85ml hot water
30g Dutch cocoa powder
450g low protein cake flour
450g caster sugar
heaped tsp salt
2 tbsp baking powder
225g unsalted butter, softened and diced
½ tbsp vanilla bean paste
4 large eggs, at room temperature
400ml buttermilk, at room temperature
100ml vegetable oil (or any flavourless oil)
80g milk chocolate
20g Dutch cocoa powder
210g caster sugar
300g unsalted butter, softened to room temperature, chopped into tablespoon-sized chunks
Chocolate cookie crumb (optional)
realistic looking Easter eggs (I used Koko Black hazelnut praline eggs)
½ cup shaved chocolate
1. Preheat the oven to 165C fan-forced (185C conventional) and grease and line 3 x 23cm-round springform tins.
2. For the marbling, heat the water in a saucepan until simmering. Pour into a bowl, add the cocoa powder and stir with a fork. It will be a little lumpy but continue to mix until it becomes a thickish liquid. Set aside to cool while you prepare the batter.
3. For the cake, add the flour, sugar, salt and baking powder to the bowl of a stand mixer, fitted with the paddle attachment. Pulse briefly to combine, then add the butter, in pieces, until incorporated – the mixture should resemble a sandy crumble. Beat for a minute or so here, this is building the structure so it’s important not to rush this step.
4. Add the vanilla then add the eggs, one at a time, and mix until incorporated before adding the next. Turn the mixer speed to low and slowly add the buttermilk, mixing until incorporated, then add the vegetable oil.
5. Take a scant third of mixture and add to the bowl of marbling mixture and use a spoon to gently fold and combine.
6. Layer the batter into your pans, starting with vanilla, then chocolate and ending with vanilla. You just want blobs of mixture, nothing overly precise. Use a knife to gently swirl the batter together in a few spots. Don’t over-mix or the cake won’t have a marbled interior.

○ ○ ○ ○ ○ ○ ○

* [Tasks to carry out]
1 - In the marble cake recipe, how many round springform tins are greased and lined?
2 - Write out a passage of the marble cake recipe again. Begin at the words "2. For the marbling, heat" and stop after "rush this step.", switching "paddle attachment" to "flat beater".
3 - Carry on the marble cake recipe from the point where it stops.

* [Dataset content]
○ ○ ○ ○ ○ ○ ○

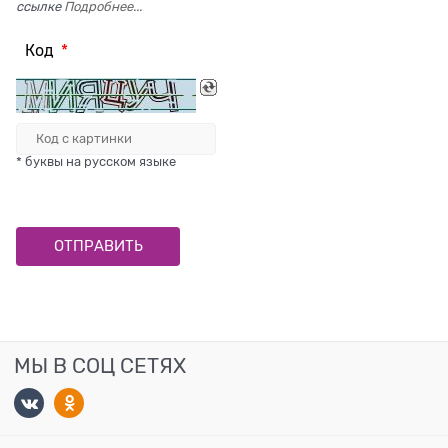
ссылке
Подробнее...
Код
* буквы на русском языке
МЫ В СОЦ СЕТЯХ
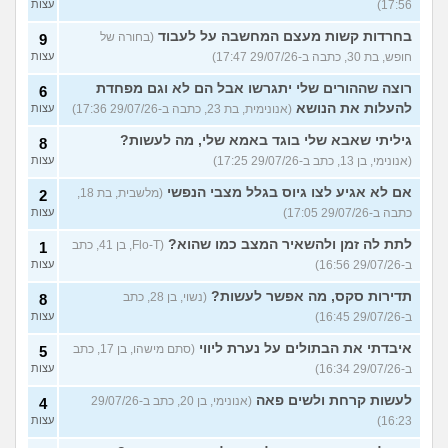
17:56)
עצות
בחרדות קשות מעצם המחשבה על לעבוד
(בחורה של
9
חופש, בת 30, כתבה ב-29/07/26 17:47)
עצות
רוצה שההורים שלי יתגרשו אבל הם לא וגם מפחדת
6
להעלות את הנושא
(אנונימית, בת 23, כתבה ב-29/07/26 17:36)
עצות
גיליתי שאבא שלי בוגד באמא שלי, מה לעשות?
8
(אנונימי, בן 13, כתב ב-29/07/26 17:25)
עצות
אם לא אגיע לצו גיוס בגלל מצבי הנפשי
(מלשבית, בת 18,
2
כתבה ב-29/07/26 17:05)
עצות
לתת לה זמן ולהשאיר המצב כמו שהוא?
(Flo-T, בן 41, כתב
1
ב-29/07/26 16:56)
עצות
תדירות סקס, מה אפשר לעשות?
(נשוי, בן 28, כתב
8
ב-29/07/26 16:45)
עצות
איבדתי את הבתולים על נערת ליווי
(סתם מישהו, בן 17, כתב
5
ב-29/07/26 16:34)
עצות
לעשות קרחת ולשים פאה
(אנונימי, בן 20, כתב ב-29/07/26
4
16:23)
עצות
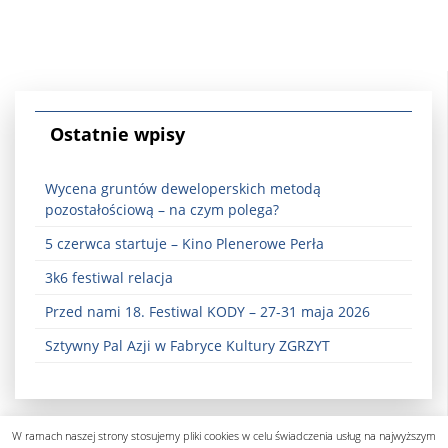
Ostatnie wpisy
Wycena gruntów deweloperskich metodą
pozostałościową – na czym polega?
5 czerwca startuje – Kino Plenerowe Perła
3k6 festiwal relacja
Przed nami 18. Festiwal KODY – 27-31 maja 2026
Sztywny Pal Azji w Fabryce Kultury ZGRZYT
W ramach naszej strony stosujemy pliki cookies w celu świadczenia usług na najwyższym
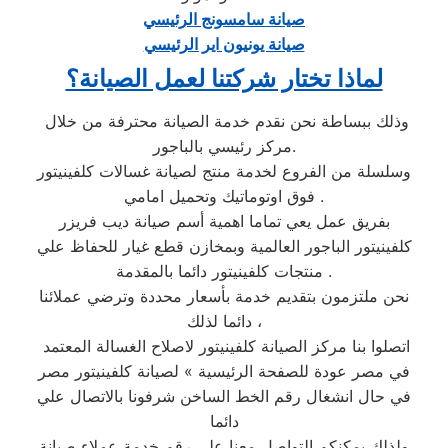
صيانة سامسونج الرئيسي
صيانة يونيون اير الرئيسي
لماذا تختار شركتنا لعمل الصيانة؟
وذلك ببساطة نحن نقدم خدمة الصيانة محترفة من خلال
مركز رئيسي بالباجور.
وسلسلة من الفروع لخدمة منتج لصيانة غسالات كلفينيتور
فوق اوتوماتيك وتحميل امامي .
بفريق عمل يعي تماما اهمية أسم صيانة ديب فريزر
كلفينيتور الباجور العالمية وبمخازن قطع غيار للحفاظ علي
منتجات كلفينيتور دائما بالمقدمة .
نحن ملتزمون بتقديم خدمة بأسعار محددة وترضي عملائنا
دائما لذلك ،
اتصلوا بنا مركز الصيانة كلفينيتور لاصلاح الغسالة المعتمد
في مصر عودة للصفحة الرئيسية » لصيانة كلفينيتور مصر
في حال انشغال رقم الخط الساخن شرفونا بالاتصال علي
دائما
ولذلك يمكنكم التواصل معنا علي رقم خدمة عملاء صيانة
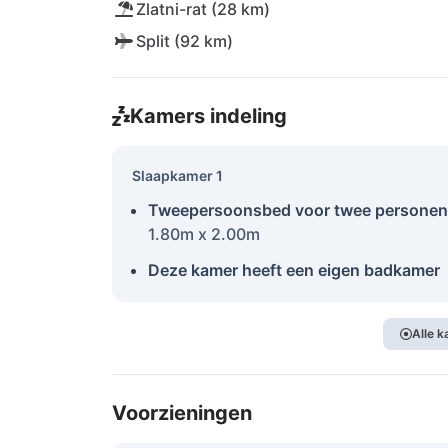
Zlatni-rat (28 km)
Split (92 km)
Kamers indeling
Slaapkamer 1
Tweepersoonsbed voor twee personen
1.80m x 2.00m
Deze kamer heeft een eigen badkamer
Alle 
Voorzieningen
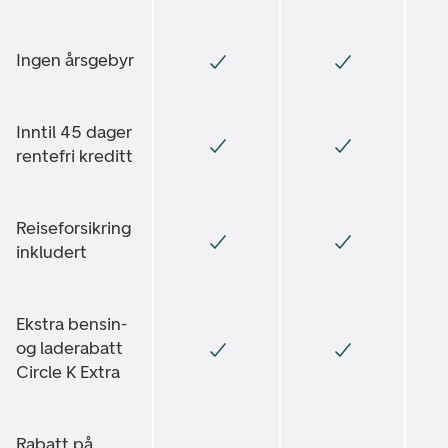
Ingen årsgebyr
Inntil 45 dager
rentefri kreditt
Reiseforsikring
inkludert
Ekstra bensin-
og laderabatt
Circle K Extra
Rabatt på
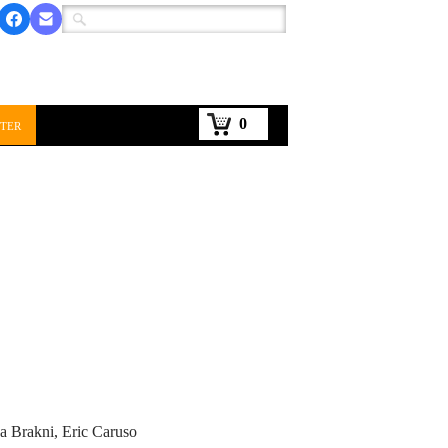
0
ter
a Brakni, Eric Caruso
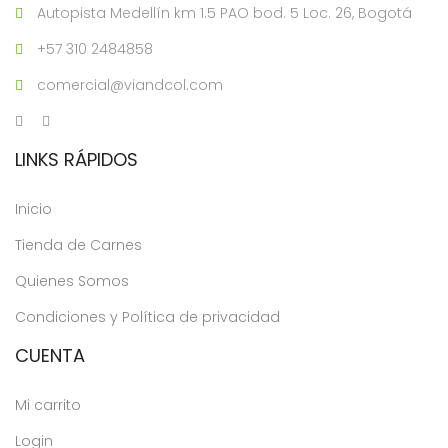
Autopista Medellín km 1.5 PAO bod. 5 Loc. 26, Bogotá
+57 310 2484858
comercial@viandcol.com
LINKS RÁPIDOS
Inicio
Tienda de Carnes
Quienes Somos
Condiciones y Política de privacidad
CUENTA
Mi carrito
Login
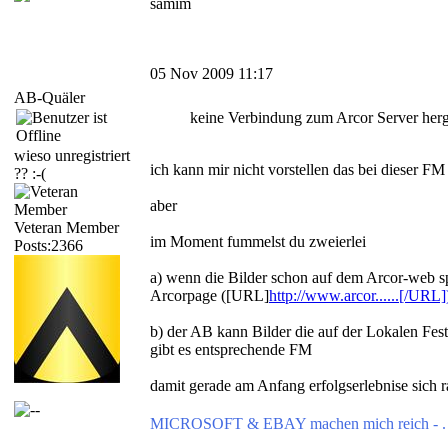
samim
05 Nov 2009 11:17
AB-Quäler
keine Verbindung zum Arcor Server herg
wieso unregistriert
ich kann mir nicht vorstellen das bei dieser FM 
?? :-(
aber
Veteran Member
im Moment fummelst du zweierlei
Posts:2366
a) wenn die Bilder schon auf dem Arcor-web 
Arcorpage ([URL]
http://www.arcor......[/URL]
b) der AB kann Bilder die auf der Lokalen Fest
gibt es entsprechende FM
damit gerade am Anfang erfolgserlebnise sich ra
MICROSOFT & EBAY machen mich reich - . 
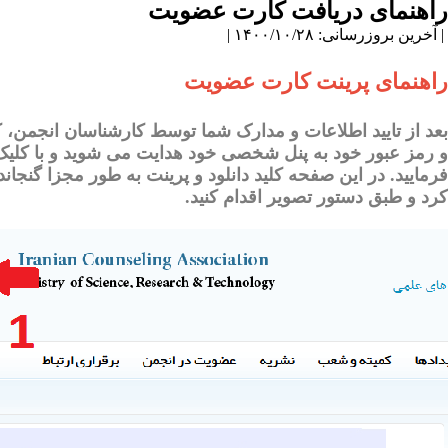
راهنمای دریافت کارت عضویت
| آخرین بروزرسانی: ۱۴۰۰/۱۰/۲۸ |
راهنمای پرینت کارت عضویت
بعد از تایید اطلاعات و مدارک شما توسط کارشناسان انجمن،
و رمز عبور خود به پنل شخصی خود هدایت می شوید و با کلی
فرمایید. در این صفحه کلید دانلود و پرینت به طور مجزا گنجان
کرد و طبق دستور تصویر اقدام کنید.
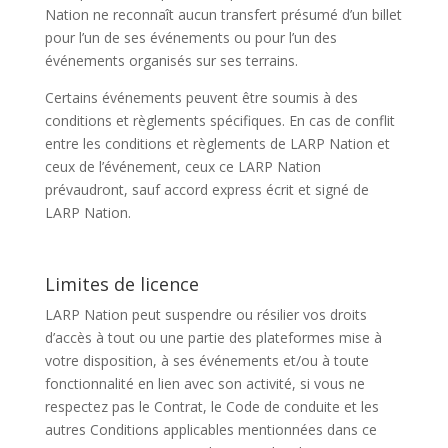
Nation ne reconnaît aucun transfert présumé d’un billet
pour l’un de ses événements ou pour l’un des
événements organisés sur ses terrains.
Certains événements peuvent être soumis à des
conditions et règlements spécifiques. En cas de conflit
entre les conditions et règlements de LARP Nation et
ceux de l’événement, ceux ce LARP Nation
prévaudront, sauf accord express écrit et signé de
LARP Nation.
Limites de licence
LARP Nation peut suspendre ou résilier vos droits
d’accès à tout ou une partie des plateformes mise à
votre disposition, à ses événements et/ou à toute
fonctionnalité en lien avec son activité, si vous ne
respectez pas le Contrat, le Code de conduite et les
autres Conditions applicables mentionnées dans ce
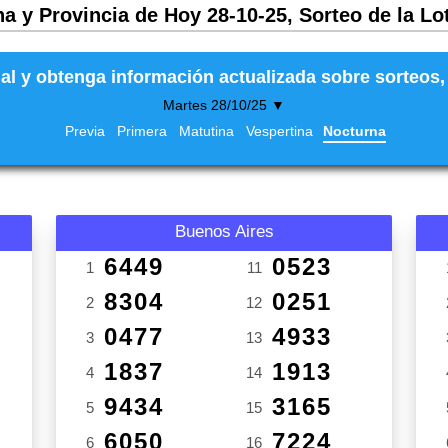
a y Provincia de Hoy 28-10-25, Sorteo de la Lo
al y obtenga información actualizada sobre sorteos, 
Martes 28/10/25 ▼
Previa
Primera
Matutina
Vespertina
Nocturna
Buenos Aires
6449
0523
1
11
8304
0251
2
12
0477
4933
3
13
1837
1913
4
14
9434
3165
5
15
6050
7224
6
16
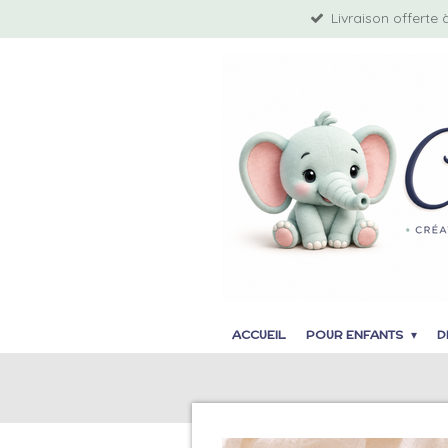
Livraison offerte 
Passer
au
contenu
principal
ACCUEIL
POUR ENFANTS
D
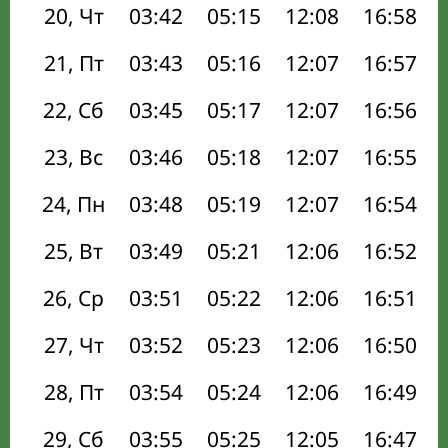
20, Чт
03:42
05:15
12:08
16:58
21, Пт
03:43
05:16
12:07
16:57
22, Сб
03:45
05:17
12:07
16:56
23, Вс
03:46
05:18
12:07
16:55
24, Пн
03:48
05:19
12:07
16:54
25, Вт
03:49
05:21
12:06
16:52
26, Ср
03:51
05:22
12:06
16:51
27, Чт
03:52
05:23
12:06
16:50
28, Пт
03:54
05:24
12:06
16:49
29, Сб
03:55
05:25
12:05
16:47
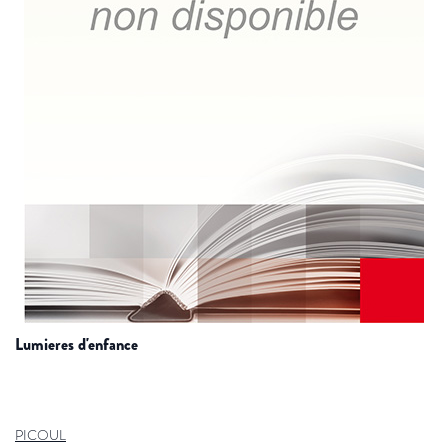
lumieres d'enfance
PICOUL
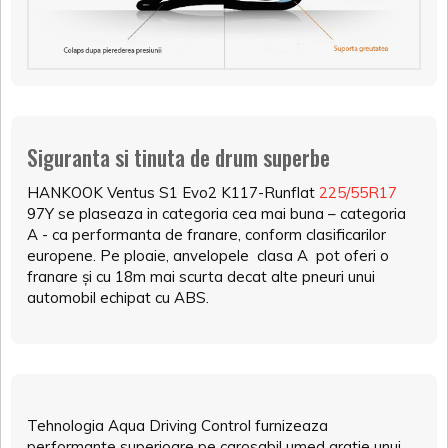
Siguranta si tinuta de drum superbe
HANKOOK Ventus S1 Evo2 K117-Runflat
225/55R17
97Y se plaseaza in categoria cea mai buna – categoria
A - ca performanta de franare, conform clasificarilor
europene. Pe ploaie, anvelopele clasa A pot oferi o
franare și cu 18m mai scurta decat alte pneuri unui
automobil echipat cu ABS.
Tehnologia Aqua Driving Control furnizeaza
performante superioare pe carosabil umed gratie unui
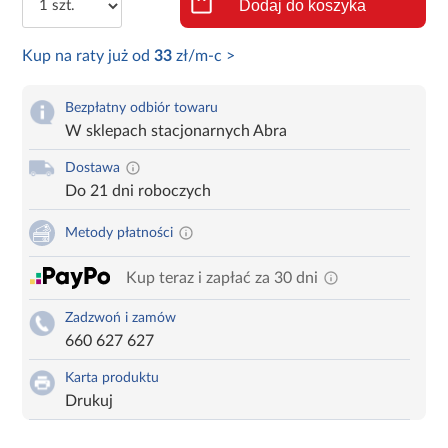
Dodaj do koszyka
Kup na raty już od
33
zł/m-c >
Bezpłatny odbiór towaru
W sklepach stacjonarnych Abra
Dostawa
Do 21 dni roboczych
Metody płatności
Kup teraz i zapłać za 30 dni
Zadzwoń i zamów
660 627 627
Karta produktu
Drukuj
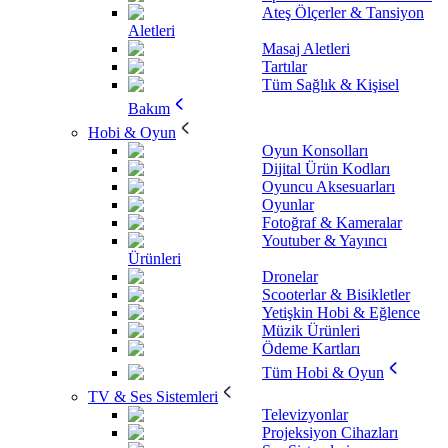
Ateş Ölçerler & Tansiyon
Aletleri
Masaj Aletleri
Tartılar
Tüm Sağlık & Kişisel
Bakım
Hobi & Oyun
Oyun Konsolları
Dijital Ürün Kodları
Oyuncu Aksesuarları
Oyunlar
Fotoğraf & Kameralar
Youtuber & Yayıncı
Ürünleri
Dronelar
Scooterlar & Bisikletler
Yetişkin Hobi & Eğlence
Müzik Ürünleri
Ödeme Kartları
Tüm Hobi & Oyun
TV & Ses Sistemleri
Televizyonlar
Projeksiyon Cihazları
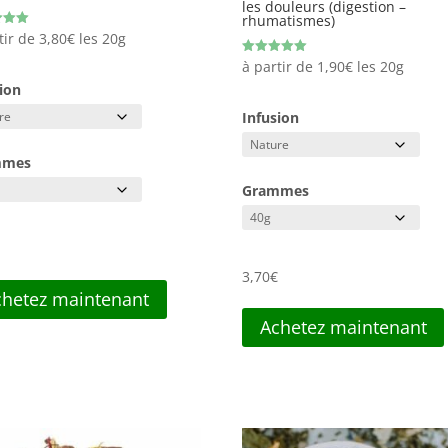
les douleurs (digestion –
rhumatismes)
tir de
3,80
€
les 20g
Note
à partir de
1,90
€
les 20g
5.00
ion
sur 5
Infusion
mmes
Grammes
€
3,70
€
chetez maintenant
Achetez maintenant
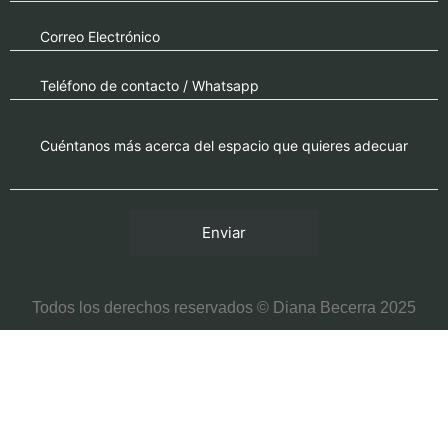
Todos los derechos reservados © Diana Becerra 2025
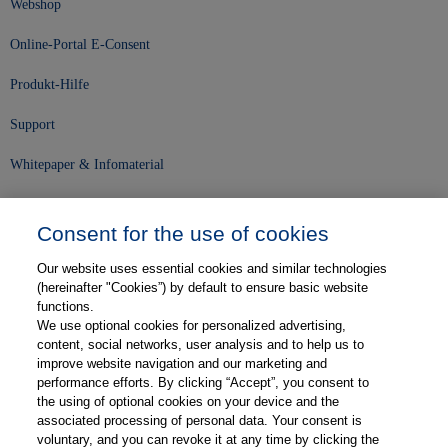
Webshop
Online-Portal E-Consent
Produkt-Hilfe
Support
Whitepaper & Infomaterial
Unser Unternehmen
Consent for the use of cookies
Presse und News
Our website uses essential cookies and similar technologies
Karriere
(hereinafter "Cookies”) by default to ensure basic website
functions.
We use optional cookies for personalized advertising,
Kontakt
content, social networks, user analysis and to help us to
improve website navigation and our marketing and
Web-Semniare
performance efforts. By clicking “Accept”, you consent to
the using of optional cookies on your device and the
Anwenderberichte
associated processing of personal data. Your consent is
voluntary, and you can revoke it at any time by clicking the
Partner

○ ○ ○ ○ ○ ○ ○

* [Task-by-task outputs]
1 - Three 23cm-round springform tins.

2 -
2. For the marbling, heat the water in a saucepan until simmering. Pour into a bowl, add the cocoa powder and stir with a fork. It will be a little lumpy but continue to mix until it becomes a thickish liquid. Set aside to cool while you prepare the batter.
3. For the cake, add the flour, sugar, salt and baking powder to the bowl of a stand mixer, fitted with the flat beater. Pulse briefly to combine, then add the butter, in pieces, until incorporated – the mixture should resemble a sandy crumble. Beat for a minute or so here, this is building the structure so it’s important not to rush this step.

3 -
7. Bake the cakes for 35-40 minutes, or until a cake tester inserted into the centre comes out clean, or the centre of the cake springs back to your touch. Let the cakes cool for 10 minutes inside the tins before gently flipping them out. Wrap the cakes in clingfilm and place in the fridge to continue to cool. (As the cakes cool inside the clingfilm, they steam, and this adds further moisture to your sponge.)
8. To make the buttercream, put the chocolate into a heatproof bowl set over a saucepan about a third-full of boiling water. Do not let the base of the bowl touch the water below. Stir, until the chocolate has melted, then remove and set aside to cool to a tepid temperature (keep the water in the saucepan). Stir through the cocoa powder, using a fork to remove any lumps.
9. Put the eggwhites and sugar into the bowl of a stand mixer. Set it over the same saucepan filled with water. Heat, whisking constantly, until it reaches about 70C on a thermometer – the sugar will be dissolved and the mixture hot to the touch. Immediately remove then set the bowl onto a stand mixer fitted with the whisk attachment. Whisk on high speed until a thick and glossy meringue has formed and the bowl has cooled to room temperature (about 5-7 minutes). Add the butter, about a tablespoon’s worth at a time, until fully incorporated. Lower the speed, gently add the melted chocolate mixture and beat until combined.
10. To assemble, place a sponge on a plate. Smear over a quarter of the buttercream. Place the second sponge on top. Smear over another quarter of icing and top with final sponge. Add remaining buttercream all over the cake – we are not aiming for perfection here – and use a pallet knife to smooth the sides and create some lovely ripples on top.
11. Sprinkle over the chocolate cookie crumb, if using, then top with shaved chocolate. Lastly top with the Easter eggs.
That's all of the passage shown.